The larger the church, the more that kind of marketing thing takes over. You suddenly have a large staff of pastors that have to be paid, and a huge parking lot to maintain. You’re constantly thinking about the bottom line. That’s not a good way to develop a biblical imagination, or a listening imagination.

What we used to call common worship, with people worshiping together in a common way, has now been replaced by noise. Can you imagine doing lectio divina in a congregation of 10,000 people? You can’t. It’s impossible to do that. Silence, waiting, patience—those are all cultivated responses of the spirit when we’re dealing with the transcendent. I think we’ve been robbed of something that is very basic to a healthy spiritual life.

What are you working on now?

I’m not sure. The last five books I wrote were the spiritual theology books, which I called “conversations” in different areas. Those five books had been brooding in the back of my mind for a long time. With those I felt I had done what I had been trying to do all my life, trying to get the spiritual life and the intellectual life integrated and congruent. There is a lot of really good academic writing on the history of spirituality and the saints, and there’s a lot of spiritual writing, but I wanted to bring them together.

Then I was asked to do The Pastor. That was a totally new thing for me, and I resisted for quite a long time. I didn’t particularly want to write about myself. I tried for six months, but threw away everything I had done. The early drafts of the memoir were “I was born here, I went to school here, I met this girl.” It was very wooden and stilted. It just was awful.

I eventually figured out that what I was really trying to write about was my [pastoral] vocation. I was surprised by what happened. It came together in a very personal and relational way, and I hope not a narcissistic way. I think the breakthrough thing was when I was writing about discovering when I became a pastor, the story of John of Patmos and the sanctuary.

What has the response been to The Pastor?

I’ve gotten more response to that book than anything I’ve ever written except The Message. I was trying to give dignity to the vocation of pastor. I felt that since I had been ordained, 53 years ago now, that the vocation of pastor had been commercialized and celebretized and kind of ruined. I wanted to recover the basic, sacred nature of what we do.

Suddenly, I’m hearing people all over the country – all over the world, really – saying, “Thank you for giving me a picture of what I’m doing, despite the cultural and congregational pressure to do something else.” I’m pleased there’s been so much appreciative response by pastors and also laypeople, who have suffered the decadence of pastoral vocation into entertainment. I feel lucky that I got to do that.
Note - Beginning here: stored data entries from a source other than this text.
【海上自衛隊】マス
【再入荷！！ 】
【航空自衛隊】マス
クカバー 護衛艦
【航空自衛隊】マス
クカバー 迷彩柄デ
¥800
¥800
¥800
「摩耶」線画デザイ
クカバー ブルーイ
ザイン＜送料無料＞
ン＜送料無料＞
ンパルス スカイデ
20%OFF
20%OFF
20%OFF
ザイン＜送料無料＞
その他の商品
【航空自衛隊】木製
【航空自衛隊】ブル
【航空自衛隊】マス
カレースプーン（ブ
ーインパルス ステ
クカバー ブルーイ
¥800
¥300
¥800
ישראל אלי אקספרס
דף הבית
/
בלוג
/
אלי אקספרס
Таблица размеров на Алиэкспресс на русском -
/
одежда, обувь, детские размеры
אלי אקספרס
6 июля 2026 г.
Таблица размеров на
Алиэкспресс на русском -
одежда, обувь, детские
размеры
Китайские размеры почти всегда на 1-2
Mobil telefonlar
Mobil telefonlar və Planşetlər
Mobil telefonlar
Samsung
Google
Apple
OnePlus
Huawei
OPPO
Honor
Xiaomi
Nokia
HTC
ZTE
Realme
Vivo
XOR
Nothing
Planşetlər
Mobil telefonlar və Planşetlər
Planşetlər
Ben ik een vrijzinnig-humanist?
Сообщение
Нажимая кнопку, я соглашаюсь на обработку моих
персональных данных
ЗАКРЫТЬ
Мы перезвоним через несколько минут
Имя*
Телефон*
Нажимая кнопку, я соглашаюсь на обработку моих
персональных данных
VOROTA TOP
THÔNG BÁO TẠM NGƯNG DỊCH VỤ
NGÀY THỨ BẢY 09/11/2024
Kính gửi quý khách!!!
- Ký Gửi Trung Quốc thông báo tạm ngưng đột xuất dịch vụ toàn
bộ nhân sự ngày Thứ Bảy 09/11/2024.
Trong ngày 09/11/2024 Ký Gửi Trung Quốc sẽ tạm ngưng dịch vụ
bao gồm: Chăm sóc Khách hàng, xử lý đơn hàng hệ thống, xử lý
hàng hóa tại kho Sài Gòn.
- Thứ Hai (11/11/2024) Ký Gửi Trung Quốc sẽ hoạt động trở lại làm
What are your daily writing habits? Are you one of those disciplined people who writes every day no matter what, or do you write when the mood strikes you?
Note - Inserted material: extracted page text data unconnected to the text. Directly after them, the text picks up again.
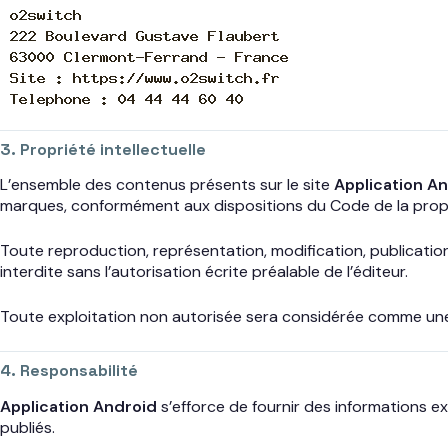
3. Propriété intellectuelle
L’ensemble des contenus présents sur le site
Application A
marques, conformément aux dispositions du Code de la proprié
Toute reproduction, représentation, modification, publication
interdite sans l’autorisation écrite préalable de l’éditeur.
Toute exploitation non autorisée sera considérée comme une 
4. Responsabilité
Application Android
s’efforce de fournir des informations ex
publiés.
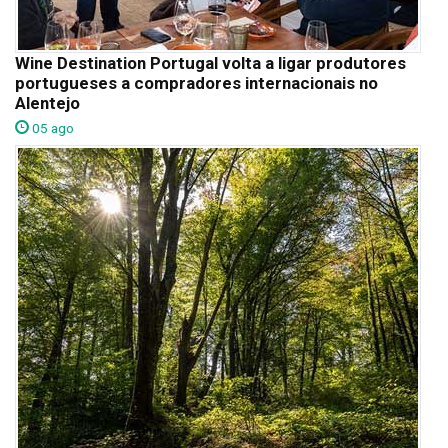
Wine Destination Portugal volta a ligar produtores
portugueses a compradores internacionais no
Alentejo
05 ago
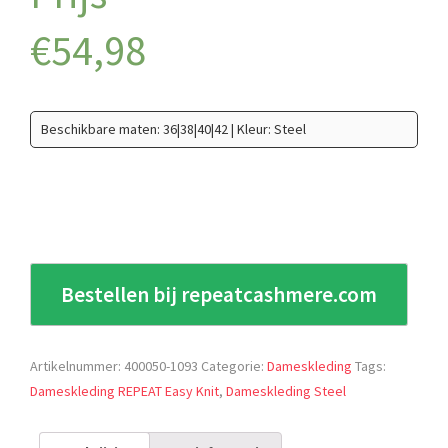
€
54,98
Beschikbare maten: 36|38|40|42 | Kleur: Steel
Bestellen bij repeatcashmere.com
Artikelnummer:
400050-1093
Categorie:
Dameskleding
Tags:
Dameskleding REPEAT Easy Knit
,
Dameskleding Steel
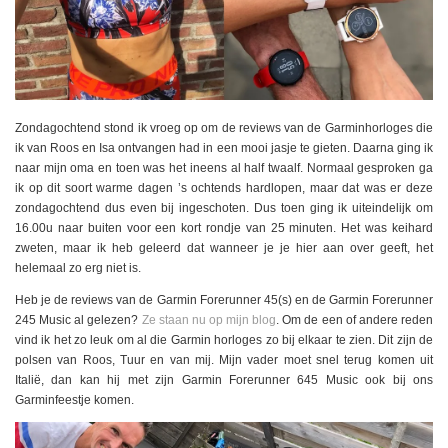
Zondagochtend stond ik vroeg op om de reviews van de Garminhorloges die
ik van Roos en Isa ontvangen had in een mooi jasje te gieten. Daarna ging ik
naar mijn oma en toen was het ineens al half twaalf. Normaal gesproken ga
ik op dit soort warme dagen ’s ochtends hardlopen, maar dat was er deze
zondagochtend dus even bij ingeschoten. Dus toen ging ik uiteindelijk om
16.00u naar buiten voor een kort rondje van 25 minuten. Het was keihard
zweten, maar ik heb geleerd dat wanneer je je hier aan over geeft, het
helemaal zo erg niet is.
Heb je de reviews van de Garmin Forerunner 45(s) en de Garmin Forerunner
245 Music al gelezen?
Ze staan nu op mijn blog
. Om de een of andere reden
vind ik het zo leuk om al die Garmin horloges zo bij elkaar te zien. Dit zijn de
polsen van Roos, Tuur en van mij. Mijn vader moet snel terug komen uit
Italië, dan kan hij met zijn Garmin Forerunner 645 Music ook bij ons
Garminfeestje komen.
I’m very disciplined. I write four or five hours a day in the mornings. And that’s it; that’s all I can do. When I was a pastor of a congregation, I couldn’t do that every day—more like three days a week. But I’m pretty disciplined. I sit there and write whether I have anything to write or not. I don’t wait for inspiration.

I don’t do as much anymore. I did gather together a collection of poems, which I think are going to be published this month. This is a collection of stuff I’ve written all my life. I was diffident about doing it because I don’t really consider myself a poet. I know poets, and they’re poets 24 hours a day, and I’m not. But there are some things I’ve written that I couldn’t have written any other way than through poetry. That’s coming out as an ebook.

Mostly what I do now is write letters several hours a day. I get an enormous amount of mail. I get real letters because I don’t do email.

Do you feel that letter-writing is a dying genre?

Oh, I know it is. I know it is. But I’m doing my best to recover some of it, anyway.